Diesel Engines Identification and Control
|Air management process in a turbocharged diesel engine is a multivariable, highly coupled nonlinear system with fast dynamics. Because of this, control algorithms with reasonably low computation times (enabling real-time application) must be used. Furthermore, testing new algorithms on a real engine is expensive. Therefore, a detailed nonlinear engine simulator based on a first-principles model must be developed. This kind of platforms provides an extensive range of possibilities in the experimentation field, because complex and innovative algorithms can be tested in a nondestructive way. Identification and control schemes based on model predictive control and local model networks are proposed in the frame of this project research.|
Fuel Cells Modelling and Control
|Fuel cell stack systems are under intensive development by several manufacturers, with the Proton Exchange Membrane (PEM, also known as Polymer Electrolyte Membrane) Fuel Cells (FC) currently considered by many to be in a relatively more developed stage for ground vehicle applications. There are three major control subsystem loops in the fuel cell system that regulate the air/fuel supply, the water management and the heat management. These tasks needs to be achieved fast and efficiently to avoid degradation of the stack voltage and sluggish net power response. Creating a control-oriented dynamic model of the overall system is an essential first step, not only for the understanding of the system behavior, but also for the development and design of model-based control methodologies.|
Embedded Real-Time Systems for Control Purposes
Embedded real-time systems are computer systems that control and react to time-critical real-world events. They are pervasive and include industrial control, telecommunications, military systems, avionics, medical equipment, and consumer electronic devices such as CD players and VCRs. Real-time systems are far more challenging to design, program, and debug than other systems because the compact systems allow little room for error.
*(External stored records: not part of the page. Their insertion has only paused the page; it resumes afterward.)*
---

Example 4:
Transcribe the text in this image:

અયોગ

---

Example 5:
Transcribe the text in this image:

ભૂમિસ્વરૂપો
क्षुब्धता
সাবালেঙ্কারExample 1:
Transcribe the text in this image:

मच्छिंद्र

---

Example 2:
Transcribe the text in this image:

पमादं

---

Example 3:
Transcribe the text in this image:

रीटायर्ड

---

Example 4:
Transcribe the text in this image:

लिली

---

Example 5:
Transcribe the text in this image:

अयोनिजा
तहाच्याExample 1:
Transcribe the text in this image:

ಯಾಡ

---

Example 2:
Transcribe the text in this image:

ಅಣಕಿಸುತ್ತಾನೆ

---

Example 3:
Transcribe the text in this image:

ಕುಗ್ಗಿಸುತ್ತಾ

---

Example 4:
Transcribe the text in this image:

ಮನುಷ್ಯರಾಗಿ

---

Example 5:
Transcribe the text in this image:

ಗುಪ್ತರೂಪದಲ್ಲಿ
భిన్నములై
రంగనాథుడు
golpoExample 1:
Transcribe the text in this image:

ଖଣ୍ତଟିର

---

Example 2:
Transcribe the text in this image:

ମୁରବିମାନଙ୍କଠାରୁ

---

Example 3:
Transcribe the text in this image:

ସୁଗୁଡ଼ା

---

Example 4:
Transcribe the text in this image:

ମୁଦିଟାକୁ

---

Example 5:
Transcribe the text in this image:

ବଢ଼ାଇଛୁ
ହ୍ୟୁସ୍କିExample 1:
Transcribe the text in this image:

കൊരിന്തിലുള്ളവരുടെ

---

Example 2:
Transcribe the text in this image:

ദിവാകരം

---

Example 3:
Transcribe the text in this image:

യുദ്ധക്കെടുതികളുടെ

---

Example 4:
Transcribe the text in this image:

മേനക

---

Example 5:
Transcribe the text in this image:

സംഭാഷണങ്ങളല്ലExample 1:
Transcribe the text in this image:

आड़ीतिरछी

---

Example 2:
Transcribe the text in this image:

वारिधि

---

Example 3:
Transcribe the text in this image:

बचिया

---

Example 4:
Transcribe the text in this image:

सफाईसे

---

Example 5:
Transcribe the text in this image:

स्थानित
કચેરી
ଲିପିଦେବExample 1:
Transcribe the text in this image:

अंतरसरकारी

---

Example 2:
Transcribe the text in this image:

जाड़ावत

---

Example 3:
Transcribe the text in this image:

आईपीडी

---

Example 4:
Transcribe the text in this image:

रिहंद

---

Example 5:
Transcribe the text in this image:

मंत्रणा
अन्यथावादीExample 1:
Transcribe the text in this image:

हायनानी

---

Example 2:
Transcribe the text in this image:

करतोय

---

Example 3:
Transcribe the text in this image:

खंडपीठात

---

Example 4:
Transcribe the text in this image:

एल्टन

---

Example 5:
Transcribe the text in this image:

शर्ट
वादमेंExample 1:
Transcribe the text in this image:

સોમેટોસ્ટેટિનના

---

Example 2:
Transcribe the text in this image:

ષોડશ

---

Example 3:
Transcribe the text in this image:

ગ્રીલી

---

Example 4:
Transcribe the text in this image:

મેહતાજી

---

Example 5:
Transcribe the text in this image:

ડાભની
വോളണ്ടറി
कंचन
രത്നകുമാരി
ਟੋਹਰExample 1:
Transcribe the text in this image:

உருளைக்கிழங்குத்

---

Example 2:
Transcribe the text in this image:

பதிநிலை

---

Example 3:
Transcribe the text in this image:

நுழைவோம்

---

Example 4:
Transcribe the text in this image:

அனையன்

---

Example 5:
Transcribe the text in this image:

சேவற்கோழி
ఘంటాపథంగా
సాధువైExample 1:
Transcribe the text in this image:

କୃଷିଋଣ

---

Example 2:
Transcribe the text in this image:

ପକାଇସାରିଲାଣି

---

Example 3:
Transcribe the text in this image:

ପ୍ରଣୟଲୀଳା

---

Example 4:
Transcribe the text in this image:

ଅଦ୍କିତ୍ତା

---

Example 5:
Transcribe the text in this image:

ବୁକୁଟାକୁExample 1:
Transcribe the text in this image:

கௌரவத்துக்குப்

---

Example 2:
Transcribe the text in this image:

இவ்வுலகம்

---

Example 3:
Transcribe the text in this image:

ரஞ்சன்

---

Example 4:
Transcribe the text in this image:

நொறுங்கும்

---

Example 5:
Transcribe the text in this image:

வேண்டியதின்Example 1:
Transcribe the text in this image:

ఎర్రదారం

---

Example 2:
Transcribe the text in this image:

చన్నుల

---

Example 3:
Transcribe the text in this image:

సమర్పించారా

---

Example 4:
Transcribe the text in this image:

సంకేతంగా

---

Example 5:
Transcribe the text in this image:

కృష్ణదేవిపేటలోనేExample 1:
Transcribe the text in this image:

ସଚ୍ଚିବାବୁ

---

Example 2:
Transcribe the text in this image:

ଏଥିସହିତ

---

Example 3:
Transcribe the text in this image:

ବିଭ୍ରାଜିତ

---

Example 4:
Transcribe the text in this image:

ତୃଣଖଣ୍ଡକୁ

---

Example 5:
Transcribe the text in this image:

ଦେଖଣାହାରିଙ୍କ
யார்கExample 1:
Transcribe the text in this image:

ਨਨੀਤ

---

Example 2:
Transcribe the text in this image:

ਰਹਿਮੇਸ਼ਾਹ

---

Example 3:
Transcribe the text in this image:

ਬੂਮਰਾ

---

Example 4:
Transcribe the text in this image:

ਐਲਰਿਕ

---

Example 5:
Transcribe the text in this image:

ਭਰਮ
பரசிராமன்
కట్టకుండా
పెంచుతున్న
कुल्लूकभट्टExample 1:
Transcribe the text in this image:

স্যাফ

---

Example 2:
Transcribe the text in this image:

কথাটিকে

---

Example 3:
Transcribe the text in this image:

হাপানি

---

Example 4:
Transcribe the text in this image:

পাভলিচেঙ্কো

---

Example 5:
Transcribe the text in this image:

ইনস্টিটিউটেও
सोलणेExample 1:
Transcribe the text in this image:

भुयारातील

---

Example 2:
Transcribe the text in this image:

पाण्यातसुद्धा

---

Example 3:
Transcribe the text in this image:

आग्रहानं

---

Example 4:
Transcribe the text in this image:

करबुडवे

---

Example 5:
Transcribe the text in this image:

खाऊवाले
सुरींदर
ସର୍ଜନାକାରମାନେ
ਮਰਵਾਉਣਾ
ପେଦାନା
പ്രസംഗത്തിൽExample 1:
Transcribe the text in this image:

Modern embedded systems, rely on the input from different disciplines like electronics, software engineering, IC design, sensor engineering, control theory, and radio communication during the design of these systems. These disciplines use different formalisms, such as discrete events, classes, state machines, differential equations, and electromagnetic fields. Moreover, the coupling with the electro mechanical and physical/chemical subsystems is essential for the overall system performance. Academic research is required to create models that can effectively bridge the gap between the different disciplines.
Many engineering design problems can be translated into multiobjective optimization (MO) problems. MO techniques present advantages when compared with single objective optimization techniques due to the possibility of giving a set of solutions with different trade-offs among different objectives that the problem comprises. This set of good solutions referred as nondominated solutions (none is better for all objectives) defines the Pareto set and the Pareto front (objective values for Pareto set solutions). In general, solving a MO problem is associated with the construction of the Pareto frontier. Each point of it represents one solution in the objective function space. Hence, given any pair of solutions as vectors of its objective function values, improvement in one of its components involves worsening in the others. In this way, no point is better than another in this frontier (non-dominated points), and the rest of the points are dominated by one or more points of this frontier (dominated points). Once the Pareto set is obtained, selection of a single solution is performed. This decision making process is a subjective and nontrivial procedure that depends on designer preferences.